The development of adoptive T-cell transfer and chimeric antigen receptor T-cell therapy, which are cost-intensive at the point of care, has been fueling considerable discussion on the rising cost problem. And although these therapies appear to show great promise, many of us have questions about their scalability, commercialization, and, ultimately, how to factor them into the finite cost-of-care universe, which is our reality.
Exploring Biologic Combinations
What major advances in cancer care do you see happening over the next decade? Will there be more cures and conversions of cancer into a chronic disease?
I think the next decade will be characterized by both new cures for some cancers and the conversion of others into controlled chronic states, which are still associated with improved quality of life for patients. In terms of therapeutics, I think the next 10 years will be about exploring biologic combinations—combinations of immunotherapies, combinations of immunotherapy with so-called immunogenic chemotherapy, and combinations of immunotherapy with targeted molecules.
The next stage will be about employing these combinations and harnessing multiple physiologic and cytotoxic mechanisms to attack tumors. Immunotherapy is exciting because of the impressive durability of responses and the characteristic long tail on the overall survival curves. We are all focused on raising the percentage of patients who experience those long-duration responses and significantly increased survival rates.

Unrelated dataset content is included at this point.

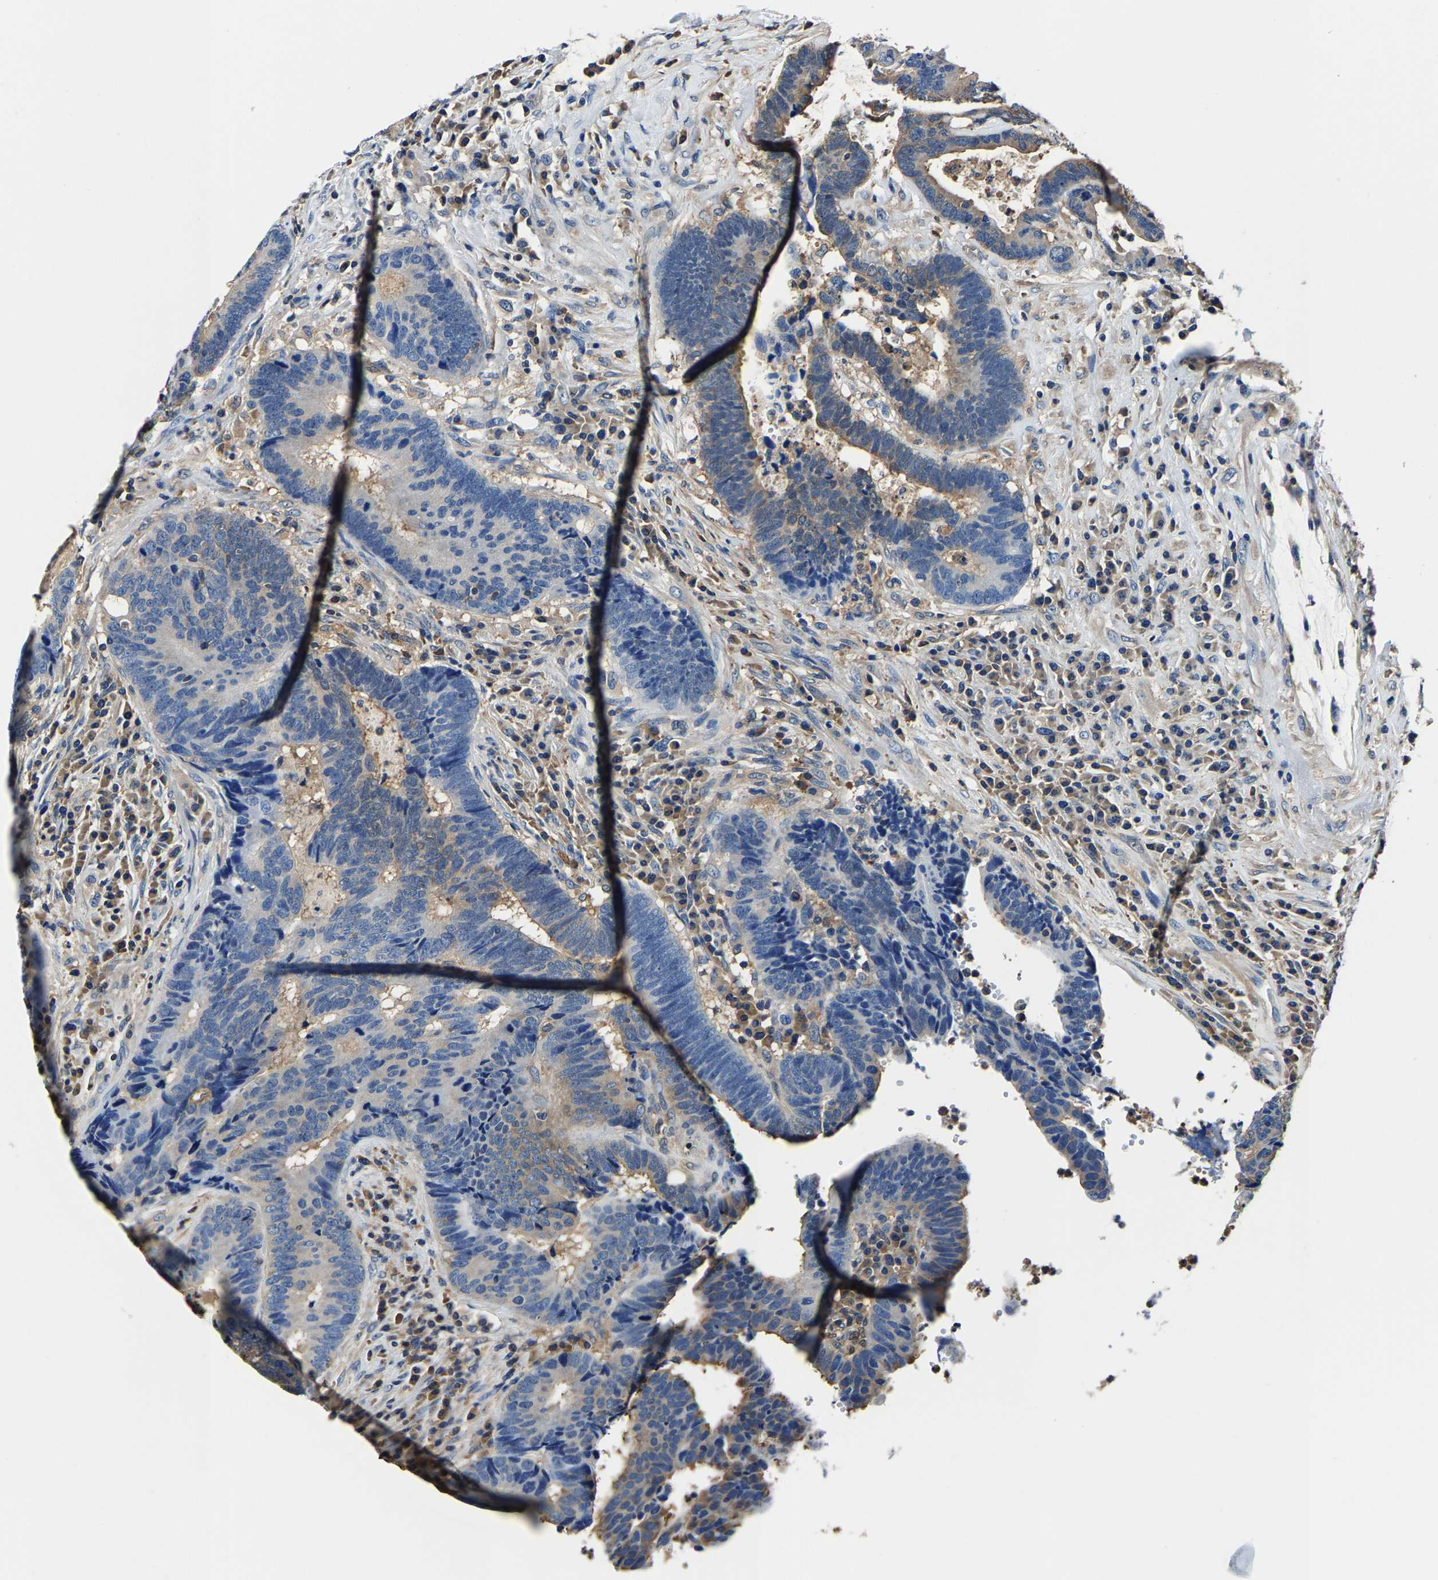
{"staining": {"intensity": "weak", "quantity": "25%-75%", "location": "cytoplasmic/membranous"}, "tissue": "colorectal cancer", "cell_type": "Tumor cells", "image_type": "cancer", "snomed": [{"axis": "morphology", "description": "Adenocarcinoma, NOS"}, {"axis": "topography", "description": "Rectum"}], "caption": "A high-resolution micrograph shows immunohistochemistry staining of colorectal adenocarcinoma, which exhibits weak cytoplasmic/membranous expression in about 25%-75% of tumor cells. (IHC, brightfield microscopy, high magnification).", "gene": "ALDOB", "patient": {"sex": "female", "age": 89}}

I recently attended a meeting in which there was fairly sober speculation that combination immunotherapies in melanoma would, in the near future, push that overall survival “tail” north of 50%. Part of this push will be the development of new therapies that enhance immunogenicity, increase tumor-infiltrating lymphocytes, and convert PD-1 nonresponders into responders.
In triple-negative breast cancer, the presence of CD8 tumor-infiltrating lymphocytes not only correlates with response to PD-1/PD-L1 therapeutics, but to response to certain chemotherapeutic regimens as well. In breast cancer, as well as other solid tumor types, I think we are going to find that maximally effective therapy involves a rational combination of immunogenic chemotherapies with immunotherapy, which is really exciting.
One of the emerging areas that I predict will become “hot” is the development of intratumoral cancer immunotherapies, in which we “take the fight to the tumor,” deploying immunostimulatory molecules directly into the tumor to combat the local immunosuppressive microenvironment to drive a systemic antitumor response. I think we are beginning to see this approach as a real opportunity in the treatment of solid tumors such as triple-negative breast cancer. ■
Disclosure: Dr. Pierce is Chief Scientific Officer at OncoSec Medical, a biopharmaceutical company.
1. Tumeh PC, Harview CL, Yearley JH, et al: PD-1 blockade induces responses by inhibiting adaptive immune resistance. Nature 515:568-571, 2014.